Now, I have no doubt, like any new thing, this concoction of guitar and electronic wizardry is going to receive its fair share of hate; but in a day and age when so many companies are relying on tradition and stale recipes to sell their products (going with what's safe), it is really so refreshing to see a company like Ibanez pushing the envelope of what a guitar could or should be.
Some of you may remember reading about the nine string guitar that Ibanez just released recently, and this new RGKP6 is no different! In fact, this may be one of those truly outrageous creations that the music world is always ready to have more of!

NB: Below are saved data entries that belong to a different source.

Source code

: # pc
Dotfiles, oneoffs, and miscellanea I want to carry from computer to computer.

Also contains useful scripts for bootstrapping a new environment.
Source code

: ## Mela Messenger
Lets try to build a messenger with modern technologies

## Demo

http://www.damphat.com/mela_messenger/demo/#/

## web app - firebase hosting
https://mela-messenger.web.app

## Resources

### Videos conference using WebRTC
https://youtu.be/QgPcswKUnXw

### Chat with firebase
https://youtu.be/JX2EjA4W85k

So what the hell do we have in these two new guitars? To build on something Geno may have started back in the day, it would seem a bit cumbersome to use a Kaoss pad mounted in front of you on a mic stand and have to be right near the stand to use it. What if the pad was in the guitar itself? What if the pad travelled with you as you moved on stage? No pedals, no stands, nothing to tie you down. Well Ibanez and Korg have teamed up to create basically
a six string RG guitar....
and a four string SR bass....
....both with Kaoss pads pre-installed into their bodies. Get ready, this is SO not your average guitar.
ibanez has the following to say about these crazy new instruments:
For those looking to weave the dynamic elements of electronic music into their sound Ibanez introduces the RGKP6 Kaoss Guitar and the SRKP4 Bass.

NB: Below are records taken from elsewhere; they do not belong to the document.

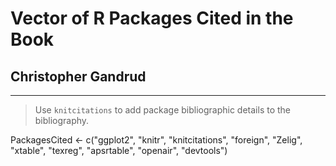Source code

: # Vector of **R** Packages Cited in the Book

## Christopher Gandrud

---

> Use `knitcitations` to add package bibliographic details to the bibliography.

PackagesCited <- c("ggplot2", "knitr", "knitcitations", "foreign", "Zelig", "xtable", "texreg", "apsrtable", "openair", "devtools")

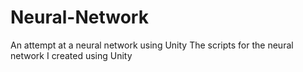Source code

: # Neural-Network
An attempt at a neural network using Unity
The scripts for the neural network I created using Unity
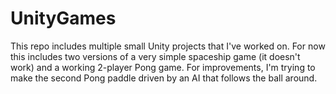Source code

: # UnityGames
This repo includes multiple small Unity projects that I've worked on. For now this includes two versions of a very simple spaceship game (it doesn't work) and a working 2-player Pong game. For improvements, I'm trying to make the second Pong paddle driven by an AI that follows the ball around.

Each instrument includes a built-in/detachable Korg mini kaoss pad 2S that puts 100 effect programs within fingertips distance. Other mini kaoss pad 2S features include a synthesizer, built-in mp3 player and digital recorder. As if that weren't enough, both axes contain a built-in distortion circuit for additional sonic mayhem.
Both instruments feature the ability to function as normal guitars or basses, but they also can incorporate the wacky sounds of the Kaoss Pad, and all of its built in distortion electonica madness. There is a great new demo video showing both instruments at work, so check it out!
Personally, at least in this video, the bass demo takes the cake for me! The tones and effects you can get are straight up raunchy and sound really great with that gritty bass tone. Plus that "vinyl break" sound can really open some doors for low-end effects!
So is this for you? Is this something totally stupid? Is this going to be the lamest guitar product ever? Is this for poser musicians?
What we must remember is that this opens the doors to new avenues of creativity. I am already curious as to what the result would be if Aaron from Intervals were to get his hands on this guitar, or Tom Morello, or who knows?!
I think Geno really put it best, 14 years ago...
That’s a really tough question and a really good question. The best answer I can give you is that there really is no method to the madness. I don’t know how it’s going to happen each time, but having the stuff around gives us more options. What’s exciting to me is that all this technology offers up a way to get a sound that nobody’s ever heard of without buying a $5,000 effects processor. But some of these bands think, oh well, I used the bleep-blop 6000 and that is going to solve all my musical soul searching. It’s not. You still have to write something musically that is satisfying to your ear and heart.